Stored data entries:
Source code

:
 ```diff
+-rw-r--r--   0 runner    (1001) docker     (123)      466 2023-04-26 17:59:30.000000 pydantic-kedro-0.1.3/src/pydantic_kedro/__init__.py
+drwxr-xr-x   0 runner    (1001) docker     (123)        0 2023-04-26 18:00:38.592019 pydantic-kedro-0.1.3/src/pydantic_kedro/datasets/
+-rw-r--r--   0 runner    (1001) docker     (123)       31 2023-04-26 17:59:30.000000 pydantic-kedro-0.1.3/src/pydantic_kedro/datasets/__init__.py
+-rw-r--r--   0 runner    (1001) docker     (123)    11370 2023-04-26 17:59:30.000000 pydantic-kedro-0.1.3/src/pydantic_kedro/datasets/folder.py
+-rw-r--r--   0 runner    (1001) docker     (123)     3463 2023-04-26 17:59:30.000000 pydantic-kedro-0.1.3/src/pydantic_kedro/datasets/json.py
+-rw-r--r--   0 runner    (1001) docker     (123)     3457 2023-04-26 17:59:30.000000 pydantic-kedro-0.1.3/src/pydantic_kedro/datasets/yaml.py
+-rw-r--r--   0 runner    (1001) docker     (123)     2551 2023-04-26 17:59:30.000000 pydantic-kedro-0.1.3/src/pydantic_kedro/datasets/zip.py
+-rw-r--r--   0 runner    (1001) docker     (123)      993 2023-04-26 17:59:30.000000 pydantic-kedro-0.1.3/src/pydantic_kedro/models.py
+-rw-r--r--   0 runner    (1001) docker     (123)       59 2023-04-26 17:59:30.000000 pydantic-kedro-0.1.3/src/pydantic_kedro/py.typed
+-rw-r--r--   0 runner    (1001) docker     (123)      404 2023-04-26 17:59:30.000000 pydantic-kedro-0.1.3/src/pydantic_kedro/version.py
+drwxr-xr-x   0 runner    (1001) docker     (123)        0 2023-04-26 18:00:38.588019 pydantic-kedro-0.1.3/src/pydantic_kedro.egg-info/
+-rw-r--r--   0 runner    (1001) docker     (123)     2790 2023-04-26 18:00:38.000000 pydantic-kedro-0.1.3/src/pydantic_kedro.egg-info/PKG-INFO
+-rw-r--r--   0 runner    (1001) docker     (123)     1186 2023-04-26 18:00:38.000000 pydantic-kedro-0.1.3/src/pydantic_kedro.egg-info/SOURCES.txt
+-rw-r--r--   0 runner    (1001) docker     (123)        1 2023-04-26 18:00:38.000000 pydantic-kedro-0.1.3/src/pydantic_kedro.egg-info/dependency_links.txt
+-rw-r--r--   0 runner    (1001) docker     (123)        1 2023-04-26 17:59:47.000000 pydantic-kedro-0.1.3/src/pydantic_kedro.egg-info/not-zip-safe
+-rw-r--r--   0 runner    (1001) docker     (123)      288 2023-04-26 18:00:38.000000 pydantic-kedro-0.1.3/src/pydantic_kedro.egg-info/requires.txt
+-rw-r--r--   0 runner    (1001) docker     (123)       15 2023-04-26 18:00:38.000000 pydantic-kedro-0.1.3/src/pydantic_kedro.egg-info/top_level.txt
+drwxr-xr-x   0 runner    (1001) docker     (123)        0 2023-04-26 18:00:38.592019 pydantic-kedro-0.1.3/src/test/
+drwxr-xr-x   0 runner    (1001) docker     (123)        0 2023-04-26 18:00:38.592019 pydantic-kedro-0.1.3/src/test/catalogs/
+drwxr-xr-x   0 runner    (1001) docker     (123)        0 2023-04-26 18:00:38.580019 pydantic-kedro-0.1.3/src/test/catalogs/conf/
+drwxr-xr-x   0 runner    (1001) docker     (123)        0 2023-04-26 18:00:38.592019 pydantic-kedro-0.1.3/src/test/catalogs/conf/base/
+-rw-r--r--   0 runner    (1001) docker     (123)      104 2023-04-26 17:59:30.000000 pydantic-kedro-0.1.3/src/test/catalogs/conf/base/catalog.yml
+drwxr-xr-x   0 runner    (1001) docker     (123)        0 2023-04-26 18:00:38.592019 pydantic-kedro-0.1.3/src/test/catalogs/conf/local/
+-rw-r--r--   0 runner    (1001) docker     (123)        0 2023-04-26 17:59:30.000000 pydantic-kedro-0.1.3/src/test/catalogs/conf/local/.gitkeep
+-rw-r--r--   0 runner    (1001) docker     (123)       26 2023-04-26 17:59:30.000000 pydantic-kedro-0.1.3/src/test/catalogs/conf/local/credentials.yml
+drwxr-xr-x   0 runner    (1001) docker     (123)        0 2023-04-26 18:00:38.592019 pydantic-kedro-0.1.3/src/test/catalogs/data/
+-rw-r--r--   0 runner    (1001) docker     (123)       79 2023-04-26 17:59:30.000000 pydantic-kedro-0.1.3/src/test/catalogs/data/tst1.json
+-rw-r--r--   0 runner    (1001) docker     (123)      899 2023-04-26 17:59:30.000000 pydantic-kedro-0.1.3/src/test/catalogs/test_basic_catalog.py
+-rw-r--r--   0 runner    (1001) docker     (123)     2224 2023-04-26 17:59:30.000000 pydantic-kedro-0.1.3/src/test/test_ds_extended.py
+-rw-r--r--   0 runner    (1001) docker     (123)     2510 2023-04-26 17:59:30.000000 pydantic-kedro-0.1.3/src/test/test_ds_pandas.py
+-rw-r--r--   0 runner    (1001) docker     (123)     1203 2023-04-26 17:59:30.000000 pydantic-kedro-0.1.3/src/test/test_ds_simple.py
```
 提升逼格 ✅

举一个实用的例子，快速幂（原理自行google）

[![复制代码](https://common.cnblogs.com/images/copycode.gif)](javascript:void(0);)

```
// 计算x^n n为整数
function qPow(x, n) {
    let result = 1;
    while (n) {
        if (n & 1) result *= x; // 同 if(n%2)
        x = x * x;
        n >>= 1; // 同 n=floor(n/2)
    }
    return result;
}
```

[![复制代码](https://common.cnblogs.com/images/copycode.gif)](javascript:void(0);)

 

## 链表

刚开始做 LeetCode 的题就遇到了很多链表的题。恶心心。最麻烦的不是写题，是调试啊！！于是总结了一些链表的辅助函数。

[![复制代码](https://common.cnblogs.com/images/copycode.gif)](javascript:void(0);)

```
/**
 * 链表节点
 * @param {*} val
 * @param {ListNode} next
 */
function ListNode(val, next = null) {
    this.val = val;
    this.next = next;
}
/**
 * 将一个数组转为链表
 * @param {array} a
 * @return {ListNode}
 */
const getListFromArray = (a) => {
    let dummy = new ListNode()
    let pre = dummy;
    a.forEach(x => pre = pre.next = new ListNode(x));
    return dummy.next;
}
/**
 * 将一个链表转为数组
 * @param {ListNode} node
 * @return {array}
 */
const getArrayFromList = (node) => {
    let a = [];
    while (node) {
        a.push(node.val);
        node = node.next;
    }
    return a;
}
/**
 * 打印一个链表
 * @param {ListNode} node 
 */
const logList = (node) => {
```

_WORK INSTRUCTION_
For this task, please set down every entry exactly, with no line left out.

_RESULT OF THE TASK_
Source code

:
 ```diff
+-rw-r--r--   0 runner    (1001) docker     (123)      466 2023-04-26 17:59:30.000000 pydantic-kedro-0.1.3/src/pydantic_kedro/__init__.py
+drwxr-xr-x   0 runner    (1001) docker     (123)        0 2023-04-26 18:00:38.592019 pydantic-kedro-0.1.3/src/pydantic_kedro/datasets/
+-rw-r--r--   0 runner    (1001) docker     (123)       31 2023-04-26 17:59:30.000000 pydantic-kedro-0.1.3/src/pydantic_kedro/datasets/__init__.py
+-rw-r--r--   0 runner    (1001) docker     (123)    11370 2023-04-26 17:59:30.000000 pydantic-kedro-0.1.3/src/pydantic_kedro/datasets/folder.py
+-rw-r--r--   0 runner    (1001) docker     (123)     3463 2023-04-26 17:59:30.000000 pydantic-kedro-0.1.3/src/pydantic_kedro/datasets/json.py
+-rw-r--r--   0 runner    (1001) docker     (123)     3457 2023-04-26 17:59:30.000000 pydantic-kedro-0.1.3/src/pydantic_kedro/datasets/yaml.py
+-rw-r--r--   0 runner    (1001) docker     (123)     2551 2023-04-26 17:59:30.000000 pydantic-kedro-0.1.3/src/pydantic_kedro/datasets/zip.py
+-rw-r--r--   0 runner    (1001) docker     (123)      993 2023-04-26 17:59:30.000000 pydantic-kedro-0.1.3/src/pydantic_kedro/models.py
+-rw-r--r--   0 runner    (1001) docker     (123)       59 2023-04-26 17:59:30.000000 pydantic-kedro-0.1.3/src/pydantic_kedro/py.typed
+-rw-r--r--   0 runner    (1001) docker     (123)      404 2023-04-26 17:59:30.000000 pydantic-kedro-0.1.3/src/pydantic_kedro/version.py
+drwxr-xr-x   0 runner    (1001) docker     (123)        0 2023-04-26 18:00:38.588019 pydantic-kedro-0.1.3/src/pydantic_kedro.egg-info/
+-rw-r--r--   0 runner    (1001) docker     (123)     2790 2023-04-26 18:00:38.000000 pydantic-kedro-0.1.3/src/pydantic_kedro.egg-info/PKG-INFO
+-rw-r--r--   0 runner    (1001) docker     (123)     1186 2023-04-26 18:00:38.000000 pydantic-kedro-0.1.3/src/pydantic_kedro.egg-info/SOURCES.txt
+-rw-r--r--   0 runner    (1001) docker     (123)        1 2023-04-26 18:00:38.000000 pydantic-kedro-0.1.3/src/pydantic_kedro.egg-info/dependency_links.txt
+-rw-r--r--   0 runner    (1001) docker     (123)        1 2023-04-26 17:59:47.000000 pydantic-kedro-0.1.3/src/pydantic_kedro.egg-info/not-zip-safe
+-rw-r--r--   0 runner    (1001) docker     (123)      288 2023-04-26 18:00:38.000000 pydantic-kedro-0.1.3/src/pydantic_kedro.egg-info/requires.txt
+-rw-r--r--   0 runner    (1001) docker     (123)       15 2023-04-26 18:00:38.000000 pydantic-kedro-0.1.3/src/pydantic_kedro.egg-info/top_level.txt
+drwxr-xr-x   0 runner    (1001) docker     (123)        0 2023-04-26 18:00:38.592019 pydantic-kedro-0.1.3/src/test/
+drwxr-xr-x   0 runner    (1001) docker     (123)        0 2023-04-26 18:00:38.592019 pydantic-kedro-0.1.3/src/test/catalogs/
+drwxr-xr-x   0 runner    (1001) docker     (123)        0 2023-04-26 18:00:38.580019 pydantic-kedro-0.1.3/src/test/catalogs/conf/
+drwxr-xr-x   0 runner    (1001) docker     (123)        0 2023-04-26 18:00:38.592019 pydantic-kedro-0.1.3/src/test/catalogs/conf/base/
+-rw-r--r--   0 runner    (1001) docker     (123)      104 2023-04-26 17:59:30.000000 pydantic-kedro-0.1.3/src/test/catalogs/conf/base/catalog.yml
+drwxr-xr-x   0 runner    (1001) docker     (123)        0 2023-04-26 18:00:38.592019 pydantic-kedro-0.1.3/src/test/catalogs/conf/local/
+-rw-r--r--   0 runner    (1001) docker     (123)        0 2023-04-26 17:59:30.000000 pydantic-kedro-0.1.3/src/test/catalogs/conf/local/.gitkeep
+-rw-r--r--   0 runner    (1001) docker     (123)       26 2023-04-26 17:59:30.000000 pydantic-kedro-0.1.3/src/test/catalogs/conf/local/credentials.yml
+drwxr-xr-x   0 runner    (1001) docker     (123)        0 2023-04-26 18:00:38.592019 pydantic-kedro-0.1.3/src/test/catalogs/data/
+-rw-r--r--   0 runner    (1001) docker     (123)       79 2023-04-26 17:59:30.000000 pydantic-kedro-0.1.3/src/test/catalogs/data/tst1.json
+-rw-r--r--   0 runner    (1001) docker     (123)      899 2023-04-26 17:59:30.000000 pydantic-kedro-0.1.3/src/test/catalogs/test_basic_catalog.py
+-rw-r--r--   0 runner    (1001) docker     (123)     2224 2023-04-26 17:59:30.000000 pydantic-kedro-0.1.3/src/test/test_ds_extended.py
+-rw-r--r--   0 runner    (1001) docker     (123)     2510 2023-04-26 17:59:30.000000 pydantic-kedro-0.1.3/src/test/test_ds_pandas.py
+-rw-r--r--   0 runner    (1001) docker     (123)     1203 2023-04-26 17:59:30.000000 pydantic-kedro-0.1.3/src/test/test_ds_simple.py
```
 提升逼格 ✅

举一个实用的例子，快速幂（原理自行google）

[![复制代码](https://common.cnblogs.com/images/copycode.gif)](javascript:void(0);)

```
// 计算x^n n为整数
function qPow(x, n) {
    let result = 1;
    while (n) {
        if (n & 1) result *= x; // 同 if(n%2)
        x = x * x;
        n >>= 1; // 同 n=floor(n/2)
    }
    return result;
}
```

[![复制代码](https://common.cnblogs.com/images/copycode.gif)](javascript:void(0);)

 

## 链表

刚开始做 LeetCode 的题就遇到了很多链表的题。恶心心。最麻烦的不是写题，是调试啊！！于是总结了一些链表的辅助函数。

[![复制代码](https://common.cnblogs.com/images/copycode.gif)](javascript:void(0);)

```
/**
 * 链表节点
 * @param {*} val
 * @param {ListNode} next
 */
function ListNode(val, next = null) {
    this.val = val;
    this.next = next;
}
/**
 * 将一个数组转为链表
 * @param {array} a
 * @return {ListNode}
 */
const getListFromArray = (a) => {
    let dummy = new ListNode()
    let pre = dummy;
    a.forEach(x => pre = pre.next = new ListNode(x));
    return dummy.next;
}
/**
 * 将一个链表转为数组
 * @param {ListNode} node
 * @return {array}
 */
const getArrayFromList = (node) => {
    let a = [];
    while (node) {
        a.push(node.val);
        node = node.next;
    }
    return a;
}
/**
 * 打印一个链表
 * @param {ListNode} node 
 */
const logList = (node) => {
```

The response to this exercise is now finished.